Overview of best prospect sectors, major infrastructure projects, significant government procurements and business opportunities.
The U.S. Commercial Service assesses that the best market opportunities for U.S. companies are in sectors such as infrastructure, ICT, food products, energy, healthcare, aviation, and defense.
The Government of Qatar budgeted $57.8 billion for expenditures in 2020, of which 43% was allocated spending on “Major Projects,” a category that includes infrastructure, healthcare, transportation, and education. Government spending will continue to support the long-term strategic goals set forth under the Qatar National Vision 2030, which include developing a knowledge-based economy and increasing the share of GDP derived from non-extractive industries.

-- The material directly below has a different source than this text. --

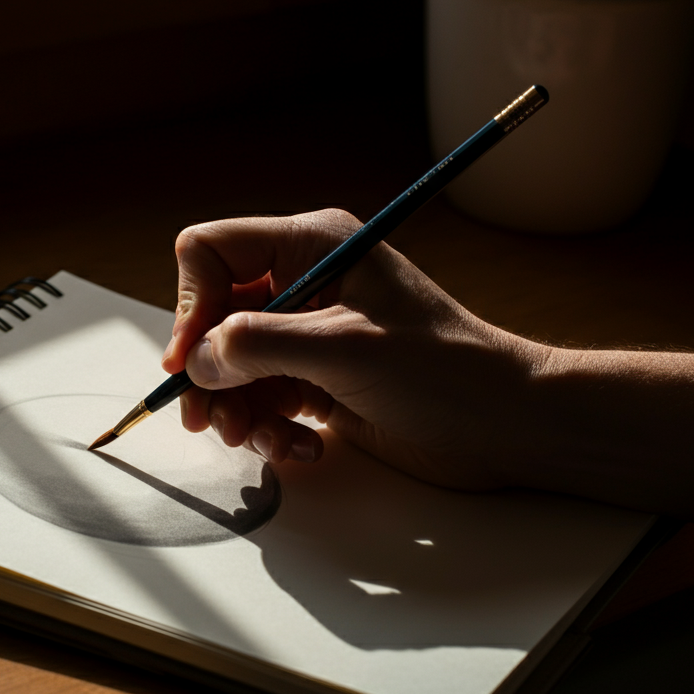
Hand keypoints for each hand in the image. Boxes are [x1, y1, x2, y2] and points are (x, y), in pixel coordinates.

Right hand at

The government has taken several initiatives to encourage more foreign companies to do business and invest in Qatar over the past year. The MoCI is leading the efforts on both the Foreign Direct Investment Law and Public Private Partnership (PPP) law. The PPP law was approved by the cabinet in April 2019 and signed by the Amir of Qatar on June 1, 2020, establishing a framework and providing increased opportunities for U.S. firms to gain access to the country’s infrastructure sectors, particularly in the healthcare, education, and waste management subsectors.

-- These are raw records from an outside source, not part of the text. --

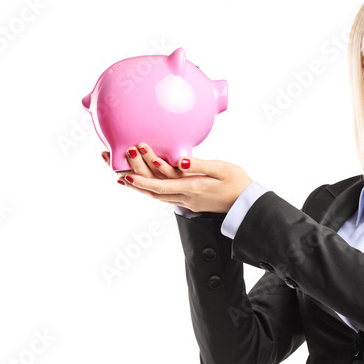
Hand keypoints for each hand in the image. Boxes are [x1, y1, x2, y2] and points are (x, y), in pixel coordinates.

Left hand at [102, 142, 252, 213]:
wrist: (247, 203)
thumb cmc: (238, 182)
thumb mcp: (222, 169)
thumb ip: (200, 164)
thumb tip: (180, 160)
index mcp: (192, 187)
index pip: (160, 185)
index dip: (141, 180)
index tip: (126, 170)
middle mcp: (185, 197)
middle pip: (153, 191)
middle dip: (134, 179)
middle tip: (117, 165)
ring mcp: (186, 200)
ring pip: (156, 195)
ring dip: (139, 186)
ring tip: (122, 177)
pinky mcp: (189, 200)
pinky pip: (164, 196)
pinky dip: (150, 190)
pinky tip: (143, 185)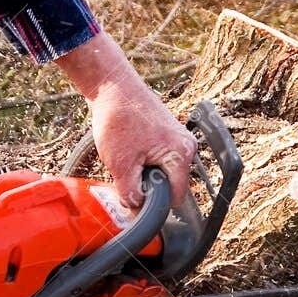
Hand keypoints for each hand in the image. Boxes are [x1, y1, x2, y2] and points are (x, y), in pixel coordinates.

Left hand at [59, 32, 195, 209]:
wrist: (110, 84)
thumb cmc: (118, 118)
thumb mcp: (120, 165)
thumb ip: (131, 194)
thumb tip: (136, 212)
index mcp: (182, 154)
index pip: (176, 197)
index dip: (154, 205)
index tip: (134, 198)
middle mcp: (187, 147)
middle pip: (170, 185)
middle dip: (149, 186)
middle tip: (126, 173)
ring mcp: (178, 138)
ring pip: (162, 172)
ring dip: (144, 173)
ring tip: (126, 158)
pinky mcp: (167, 134)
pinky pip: (159, 159)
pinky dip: (143, 161)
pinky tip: (128, 150)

The embargo on Qatar significantly complicated food trade routes. Qatar imports over 90% of its food, and prior to the June 2017 blockade, Qatar received nearly 40% of these shipments via Saudi Arabia. Major food suppliers to Qatar were forced to establish alternative trade routes and food security became and continues to be a top priority. The government of Qatar continues to aggressively invest in local food production and has notably improved its food security since 2017, both by importing food products from a more diverse set of trading partners and by investing heavily in building food industries from the ground up, which presents an array of opportunities for U.S. companies.
The energy sector, specifically oil & gas production in Qatar, continues to present some of the greatest opportunities for U.S. companies, especially with Qatar’s mega North Field LNG expansion project, which is set to increase natural gas production by 43% in 2025 from 77.1 million tons per annum (mtpa) to 110 mtpa and targeting to achieve 64% mark at 126 mtpa in 2027. Qatar Petroleum plans to develop and operate a new petrochemical complex in Ras Laffan Industrial City, which will feature the region’s largest ethane cracker. Such projects provide additional opportunities for American companies to consider. Recently, Qatar Petroleum invited investors to participate in the recently announced Tawteen program, a localization initiative that aims to create domestic manufacturing and service opportunities for the energy sector supply chain.

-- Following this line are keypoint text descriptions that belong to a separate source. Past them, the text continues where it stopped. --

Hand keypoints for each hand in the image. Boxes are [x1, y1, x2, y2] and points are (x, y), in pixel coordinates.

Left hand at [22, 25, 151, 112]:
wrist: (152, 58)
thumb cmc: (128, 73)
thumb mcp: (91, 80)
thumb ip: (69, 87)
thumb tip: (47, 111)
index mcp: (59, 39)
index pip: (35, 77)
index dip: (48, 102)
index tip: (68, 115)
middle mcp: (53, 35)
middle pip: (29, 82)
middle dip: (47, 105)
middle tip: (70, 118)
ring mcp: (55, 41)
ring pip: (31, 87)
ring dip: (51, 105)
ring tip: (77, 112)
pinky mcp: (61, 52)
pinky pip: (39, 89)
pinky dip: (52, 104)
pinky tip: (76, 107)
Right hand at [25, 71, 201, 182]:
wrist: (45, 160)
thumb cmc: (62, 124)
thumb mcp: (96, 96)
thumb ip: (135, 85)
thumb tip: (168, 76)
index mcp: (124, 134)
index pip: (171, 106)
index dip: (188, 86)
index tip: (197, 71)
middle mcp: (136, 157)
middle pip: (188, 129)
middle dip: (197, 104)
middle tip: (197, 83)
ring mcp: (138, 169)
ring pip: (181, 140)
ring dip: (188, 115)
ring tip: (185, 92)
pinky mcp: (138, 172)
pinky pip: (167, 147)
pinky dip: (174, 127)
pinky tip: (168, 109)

The strong and growing bilateral security partnership between Qatar and the U.S. is demonstrated by the recent series of major U.S. defense sales to Qatar. Qatar’s Foreign Military Sales (FMS) program forms the cornerstone of security cooperation between U.S. and Qatari forces, with a total case value of over $26 billion. Since 2014, the U.S. has also authorized the permanent export of over $2.8 billion in defense articles to Qatar via the Direct Commercial Sales (DCS) process. As demonstrated in recent years, Qatar’s plan to expand and modernize its military will continue to provide opportunities for foreign military and direct commercial sales, especially training and capacity building programs across all branches of the Qatar Armed Forces. In addition to military modernization initiatives, Qatar’s significant demand for aviation technology is driven by the global expansion plan of the national commercial airline, Qatar Airways, as well as Qatar’s sole commercial airport, Hamad International Airport. Lastly, security solutions are a top priority in 2020-2021 as Qatar prepares to host the 2022 FIFA World Cup.